When You Don’t Like Yourself: Learning to Be on Your Own Side
When you spend most of your life feeling unseen, it’s hard not to let it affect you mentally. It affects your self-esteem, your confidence, and how you perceive yourself. And for me, I’ve always struggled with being comfortable in my own skin.
Recently, I was hanging out with a close group of friends. Most of the time when I’m with them, I can be myself without feeling too in my head. But this time around, I was so trapped inside my head. I kept thinking that literally everything that came out of my mouth was annoying. The sound of my voice. The “foolish” responses. And the underlying fear that I was being either too much or too quiet.
Lately, I’ve just been doubting my every move. I feel so insecure and have just been in an overthinking loop of negativity. I haven’t been treating myself very kindly, and I keep thinking that I’m just a nuisance. That I’m just a waste of space. That I’m boring, dull, and just…there.
It’s been really hard to like the person that I am right now. In fact, I’ve always had a difficult relationship with myself. Sometimes, I genuinely appreciate the person that I am. I’m stronger than I thought possible. But other times, I look at myself with a level of disgust I hate admitting.
I think part of the reason I struggle so much with liking myself is because I’ve spent so much of my life feeling overlooked. When you don’t feel seen, it’s easy to start wondering if there’s a reason for it. You start questioning your worth. You start wondering if maybe you’re not interesting enough, important enough, or good enough to be noticed. Over time, those thoughts stop feeling like insecurities and start feeling like facts.
What makes all of this so frustrating is that if a friend spoke about themselves the way I speak about myself, my heart would break for them.
The thing is, I offer great advice, but I never take it for myself. I always remind people of all the good things I see in them. I tell them that their feelings are valid and that they matter. I’m there for them in every sense of the word.
Yet somehow, it’s always easier to extend that kindness to other people than it is to myself.
Maybe that’s why I’ve been thinking so much about the idea of becoming someone I actually enjoy being.

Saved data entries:
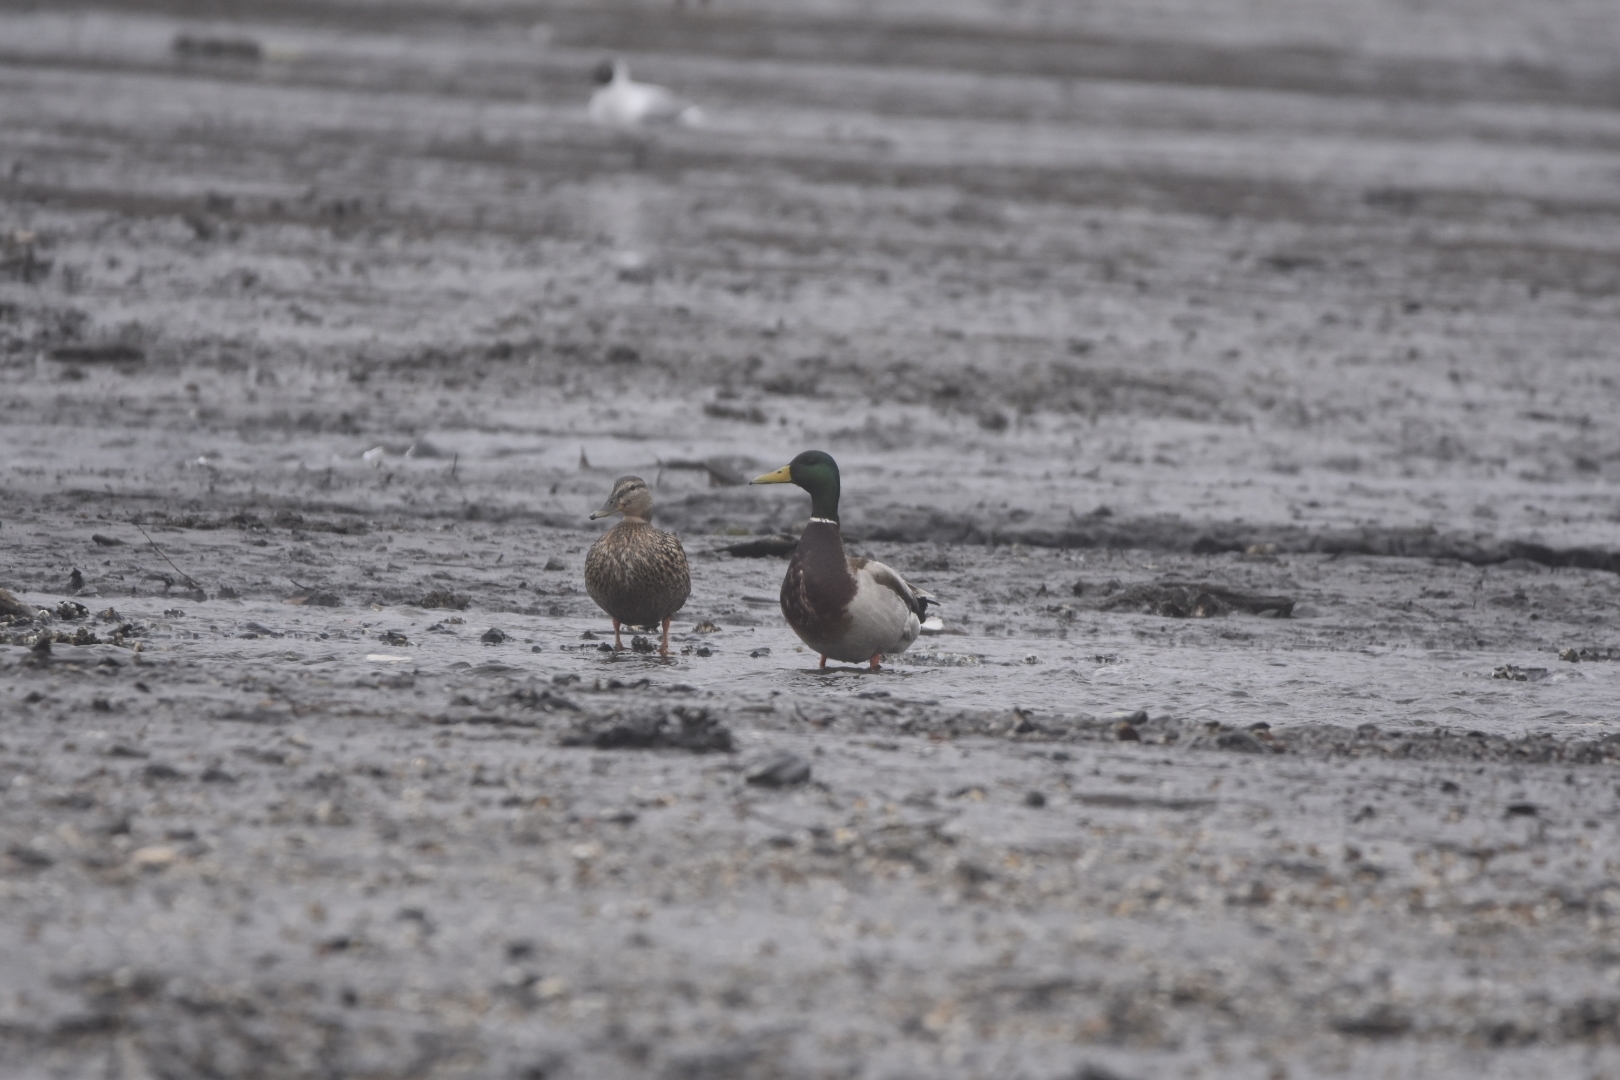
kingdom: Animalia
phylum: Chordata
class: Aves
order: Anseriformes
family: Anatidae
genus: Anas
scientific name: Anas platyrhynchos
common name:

SET PROBLEM:
Continue the text about learning to be on your own side, starting after its final sentence.

OUTPUT BELOW:
I don’t think I need to become a completely different person. I’m just tired of feeling like I’m constantly at war with myself. I’m tired of viewing myself critically. Tired of assuming that everyone else sees me as negatively as I see myself.
I think that’s where this starts.
Not with confidence. Not with self-love. And not with suddenly waking up one day and feeling comfortable being me. But with questioning whether the voice in my head is telling me the truth.
Because if I’m being honest, I’ve spent years assuming that the way I see myself is the truth. That every insecurity is a fact. That every criticism is accurate. And that every fear I have about myself must somehow be justified.
But what if it isn’t?
What if I’ve just spent so long listening to my inner critic that I stopped questioning it?
Because maybe I’m not a nuisance. Maybe I’m not boring. Maybe I’m not too much. And maybe I’ve just spent so long looking for reasons to dislike myself that I’ve stopped looking for reasons to appreciate who I am.
Because when I step outside of my own head, I know that isn’t the whole story.
I know I’m someone who cares deeply. Someone who shows up. Someone who feels things deeply because I’m deeply connected to the people around me. I know those things exist too.
I just forget them sometimes.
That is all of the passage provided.